--- YOUR OBJECTIVE ---
Rewrite the lines starting with the line that contains "do Câncer de Mama chega à Mucuri n" and going on through the line that contains "Saúde sem Fro", with "programa" changed to "projeto" and everything else left the same. Give back only those lines.

--- EXCERPTED RECORDS ---
<<<<

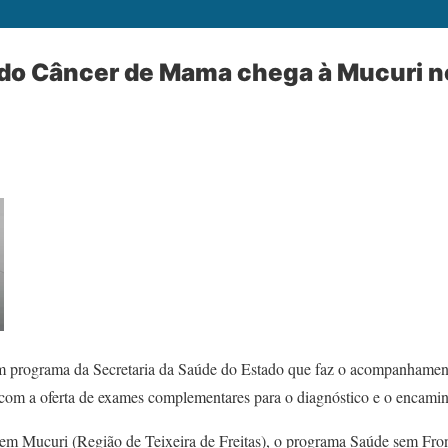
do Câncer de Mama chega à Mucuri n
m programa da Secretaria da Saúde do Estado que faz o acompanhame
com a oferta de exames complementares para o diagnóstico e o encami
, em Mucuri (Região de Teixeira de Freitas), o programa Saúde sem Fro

>>>>
<<<<

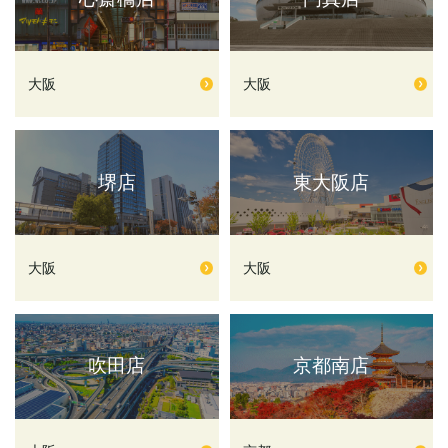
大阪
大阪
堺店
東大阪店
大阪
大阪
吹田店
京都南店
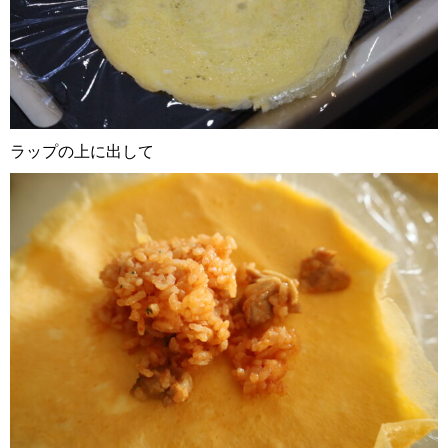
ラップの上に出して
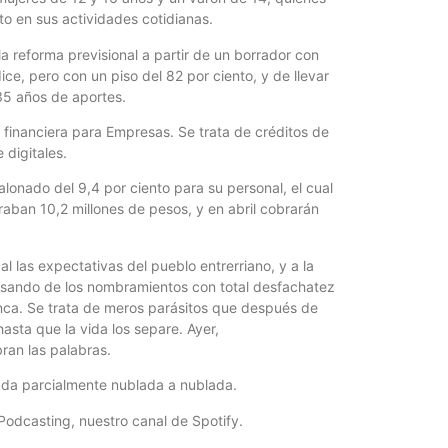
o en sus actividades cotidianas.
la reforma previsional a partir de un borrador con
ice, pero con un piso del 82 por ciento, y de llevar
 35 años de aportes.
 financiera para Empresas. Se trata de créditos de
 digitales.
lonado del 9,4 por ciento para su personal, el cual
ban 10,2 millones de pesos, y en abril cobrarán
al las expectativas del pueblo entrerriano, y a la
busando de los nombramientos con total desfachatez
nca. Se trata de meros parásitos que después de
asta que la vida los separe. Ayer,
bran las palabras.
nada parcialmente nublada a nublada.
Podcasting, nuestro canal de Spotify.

>>>>
<<<<

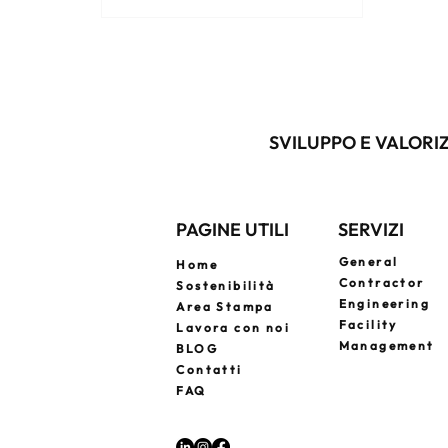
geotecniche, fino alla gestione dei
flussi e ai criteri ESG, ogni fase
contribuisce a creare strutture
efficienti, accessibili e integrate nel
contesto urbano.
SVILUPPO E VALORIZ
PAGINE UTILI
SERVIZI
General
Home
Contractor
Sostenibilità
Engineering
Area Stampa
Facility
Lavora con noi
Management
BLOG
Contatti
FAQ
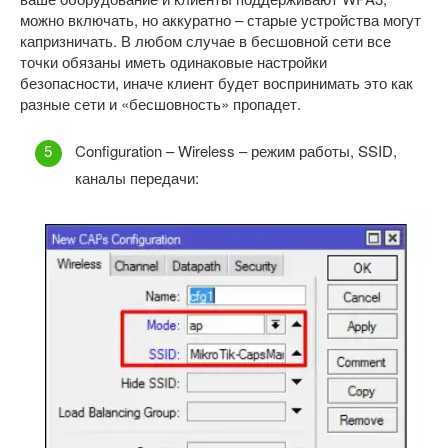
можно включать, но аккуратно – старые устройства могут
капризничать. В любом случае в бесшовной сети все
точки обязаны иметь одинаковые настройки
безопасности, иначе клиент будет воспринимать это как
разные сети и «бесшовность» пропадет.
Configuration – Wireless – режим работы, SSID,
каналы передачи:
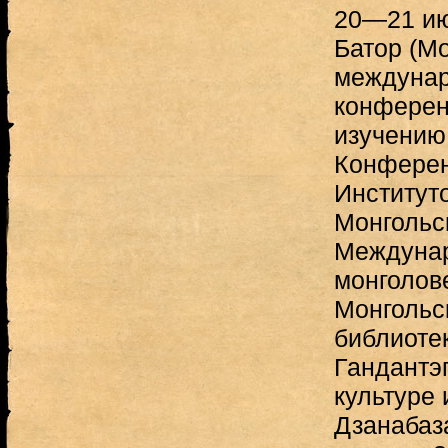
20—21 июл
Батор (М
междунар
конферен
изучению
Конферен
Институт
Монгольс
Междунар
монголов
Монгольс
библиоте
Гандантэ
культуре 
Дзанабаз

>>>>

--- WRITTEN SOLUTION ---
do Câncer de Mama chega à Mucuri n
m projeto da Secretaria da Saúde do Estado que faz o acompanhame
com a oferta de exames complementares para o diagnóstico e o encami
, em Mucuri (Região de Teixeira de Freitas), o projeto Saúde sem Fro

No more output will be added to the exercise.